I browse, and browse finding pictures that are supposed to inspire courage, perfect sunsets with perfect words ‘There is no I in team’, I post them on my Facebook page and continue to search for answers… I still can’t sleep. I am a 35 year old woman who is afraid of the dark, a woman slowly going blind, and I am afraid of the dark…the irony of that fact cut’s to the bone. “Browse on Hodie, browse on…” I murmur but I am not fooling myself anymore. The answer is not out there, it is in me, and I have to get it out of me before it is too late.

Dawn 4th January
It’s getting light outside, I have not slept, but with the dawn comes the light, and I now know what it is I need to do. I prayed for an answer last night, and got one, not the clear and simple answer I asked for but a path. My God never gives me the easy ones, he likes me to have to work at it. My story is a long and complicated one, but I have always known was to be told. I have tried to write it many times but every time I started, I found a better reason to stop.

It will still my story but I don’t have to write it myself. The path I found this morning leads me to a novice writer who lives in Ireland, I have never met him, I have never even spoken to him, he has only started writing three months ago and that consists of a weekly blog about living with Parkinson’s disease. The perfect choice… I couldn’t have picked a better candidate!! Urgency however drives me on, the need to do this soon, before I am completely blind. Yesterday evening in my truck was no accident, it was a sign of what’s to come, a tap on the shoulder to say “Get on with it Hodie, times a wasting.”

Daylight 4th January
“Ok you can do this girl, you just need to ask!” I repeat this to myself over and over. Check Facebook, “Yes!!” he is online. “Oh shit, he is online, oh shit, oh shit. Enough, breathe Hodie. Just ask him!!” I click on messenger, what’s the worst that can happen? He might just say yes… He does, he say yes! So many questions, how do we collaborate across 3,972 miles (I checked it) and six time zones (I checked that 2!) I have no idea how we are going to make this work, but we resolve to try to write two chapters. I am excited and terrified all at once, but one thing comes back to me time after time. I go back online, he is offline so I have time to compose myself and ensure that I make myself absolutely clear so I ponder and then type:“You know something about me, medically speaking, but my story goes very much deeper. My childhood was what nightmares are made of… can u mentally handle that? It is emotional & tough to hear much less write. If at any stage you want to stop, you just say… I want you tell my story, not a pity me…. but a book of enlightenment, hope, and awareness.”

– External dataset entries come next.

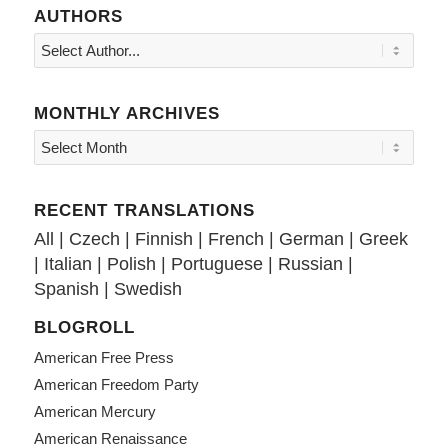
AUTHORS
MONTHLY ARCHIVES
RECENT TRANSLATIONS
All
|
Czech
|
Finnish
|
French
|
German
|
Greek
|
Italian
|
Polish
|
Portuguese
|
Russian
|
Spanish
|
Swedish
BLOGROLL
American Free Press
American Freedom Party
American Mercury
American Renaissance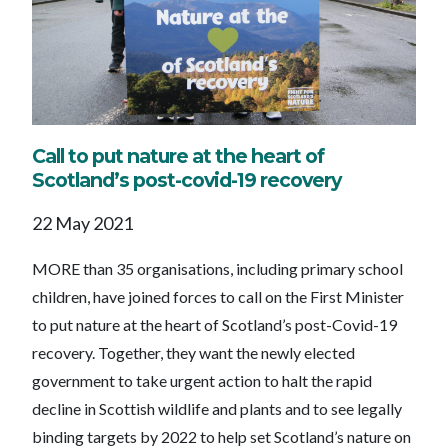
Call to put nature at the heart of
Scotland’s post-covid-19 recovery
22 May 2021
MORE than 35 organisations, including primary school
children, have joined forces to call on the First Minister
to put nature at the heart of Scotland’s post-Covid-19
recovery. Together, they want the newly elected
government to take urgent action to halt the rapid
decline in Scottish wildlife and plants and to see legally
binding targets by 2022 to help set Scotland’s nature on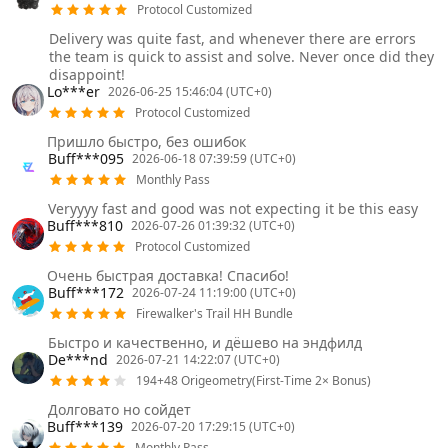
Protocol Customized
Delivery was quite fast, and whenever there are errors
the team is quick to assist and solve. Never once did they
disappoint!
Lo***er
2026-06-25 15:46:04 (UTC+0)
Protocol Customized
Пришло быстро, без ошибок
Buff***095
2026-06-18 07:39:59 (UTC+0)
Monthly Pass
Veryyyy fast and good was not expecting it be this easy
Buff***810
2026-07-26 01:39:32 (UTC+0)
Protocol Customized
Очень быстрая доставка! Спасибо!
Buff***172
2026-07-24 11:19:00 (UTC+0)
Firewalker's Trail HH Bundle
Быстро и качественно, и дёшево на эндфилд
De***nd
2026-07-21 14:22:07 (UTC+0)
194+48 Origeometry(First-Time 2× Bonus)
Долговато но сойдет
Buff***139
2026-07-20 17:29:15 (UTC+0)
Monthly Pass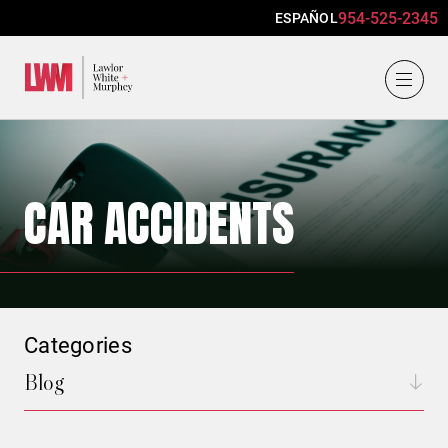
954-525-2345
ESPAÑOL
Lawlor, White & Murphey
CAR ACCIDENTS
Categories
Blog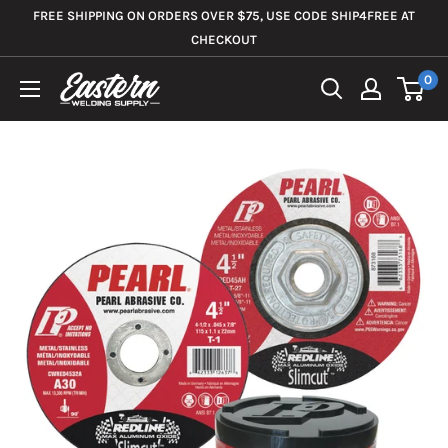
Skip
FREE SHIPPING ON ORDERS OVER $75, USE CODE SHIP4FREE AT
to
CHECKOUT
content
0
Eastern
Welding
Supply
Co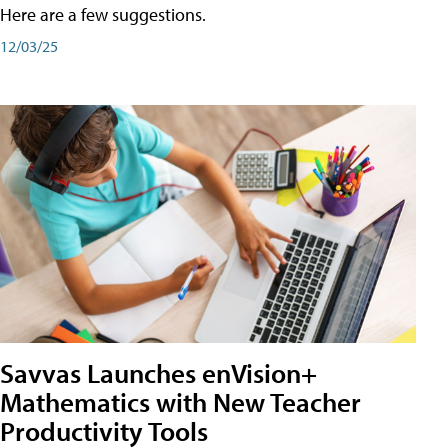
Here are a few suggestions.
12/03/25
Savvas Launches enVision+
Mathematics with New Teacher
Productivity Tools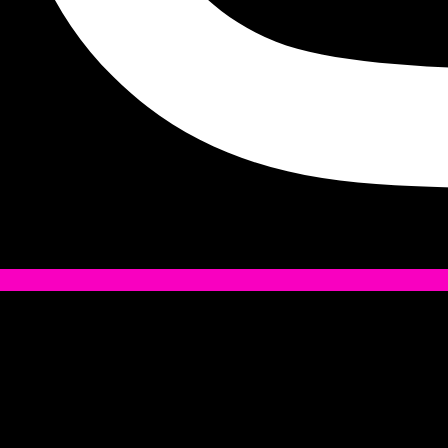
Tiktok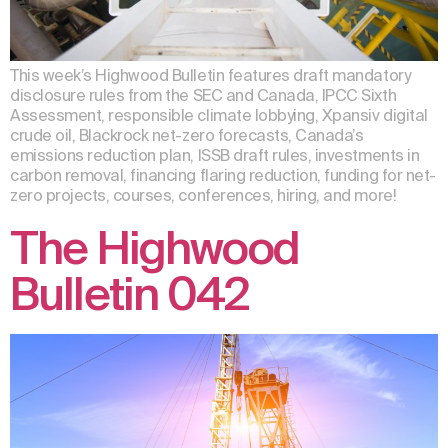
This week’s Highwood Bulletin features draft mandatory
disclosure rules from the SEC and Canada, IPCC Sixth
Assessment, responsible climate lobbying, Xpansiv digital
crude oil, Blackrock net-zero forecasts, Canada’s
emissions reduction plan, ISSB draft rules, investments in
carbon removal, financing flaring reduction, funding for net-
zero projects, courses, conferences, hiring, and more!
The Highwood
Bulletin 042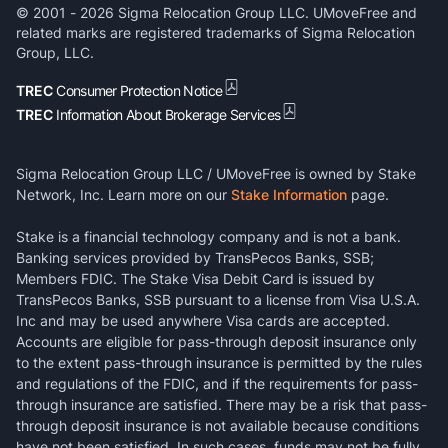
© 2001 -
2026
Sigma Relocation Group LLC. UMoveFree and
related marks are registered trademarks of Sigma Relocation
Group, LLC.
TREC
Consumer Protection Notice
TREC
Information About Brokerage Services
Sigma Relocation Group LLC / UMoveFree is owned by Stake
Network, Inc. Learn more on our
Stake Information
page.
Stake is a financial technology company and is not a bank.
Banking services provided by TransPecos Banks, SSB;
Members FDIC. The Stake Visa Debit Card is issued by
TransPecos Banks, SSB pursuant to a license from Visa U.S.A.
Inc and may be used anywhere Visa cards are accepted.
Accounts are eligible for pass-through deposit insurance only
to the extent pass-through insurance is permitted by the rules
and regulations of the FDIC, and if the requirements for pass-
through insurance are satisfied. There may be a risk that pass-
through deposit insurance is not available because conditions
have not been satisfied. In such cases, funds may not be fully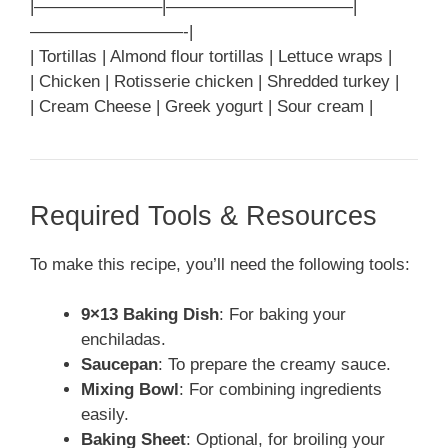
|———————–|———————————|
—————————-|
| Tortillas | Almond flour tortillas | Lettuce wraps |
| Chicken | Rotisserie chicken | Shredded turkey |
| Cream Cheese | Greek yogurt | Sour cream |
Required Tools & Resources
To make this recipe, you’ll need the following tools:
9×13 Baking Dish
: For baking your
enchiladas.
Saucepan
: To prepare the creamy sauce.
Mixing Bowl
: For combining ingredients
easily.
Baking Sheet
: Optional, for broiling your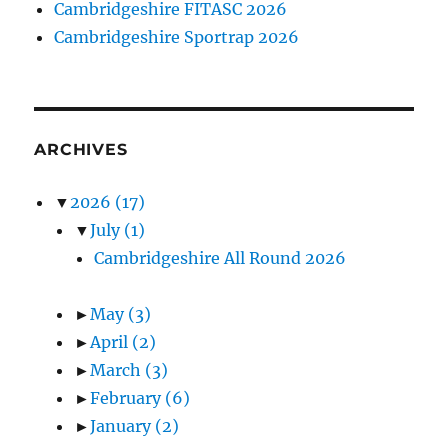
Cambridgeshire FITASC 2026
Cambridgeshire Sportrap 2026
ARCHIVES
▼
2026
(17)
▼
July
(1)
Cambridgeshire All Round 2026
►
May
(3)
►
April
(2)
►
March
(3)
►
February
(6)
►
January
(2)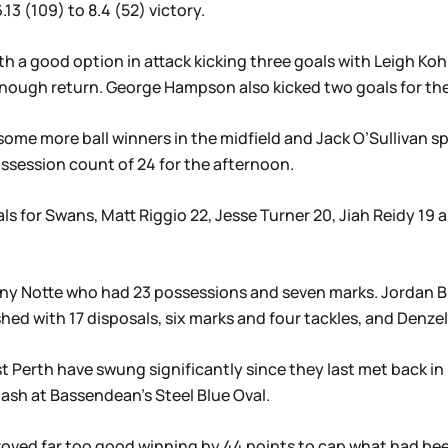
3 (109) to 8.4 (52) victory.
h a good option in attack kicking three goals with Leigh Ko
 enough return. George Hampson also kicked two goals for th
some more ball winners in the midfield and Jack O’Sullivan s
ssession count of 24 for the afternoon.
ls for Swans, Matt Riggio 22, Jesse Turner 20, Jiah Reidy 19
ony Notte who had 23 possessions and seven marks. Jordan B
shed with 17 disposals, six marks and four tackles, and Denze
t Perth have swung significantly since they last met back i
ash at Bassendean’s Steel Blue Oval.
roved far too good winning by 44 points to cap what had be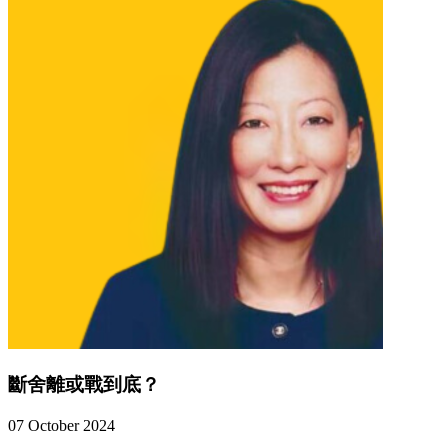
斷舍離或戰到底？
07 October 2024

He has asked me to read one poem, Dylan Thomas, “Do not go gentle into that good night” and then come back to him. I read the words and now I know for sure. He gets me, I don’t know how or why, but I know we can do this. I don’t want to pass from this world without having done this, to be forgotten. I resolve to do this, not for me, but for others, so they may learn from my experiences.

He has no idea what he is about to let himself in for… neither for that matter do I.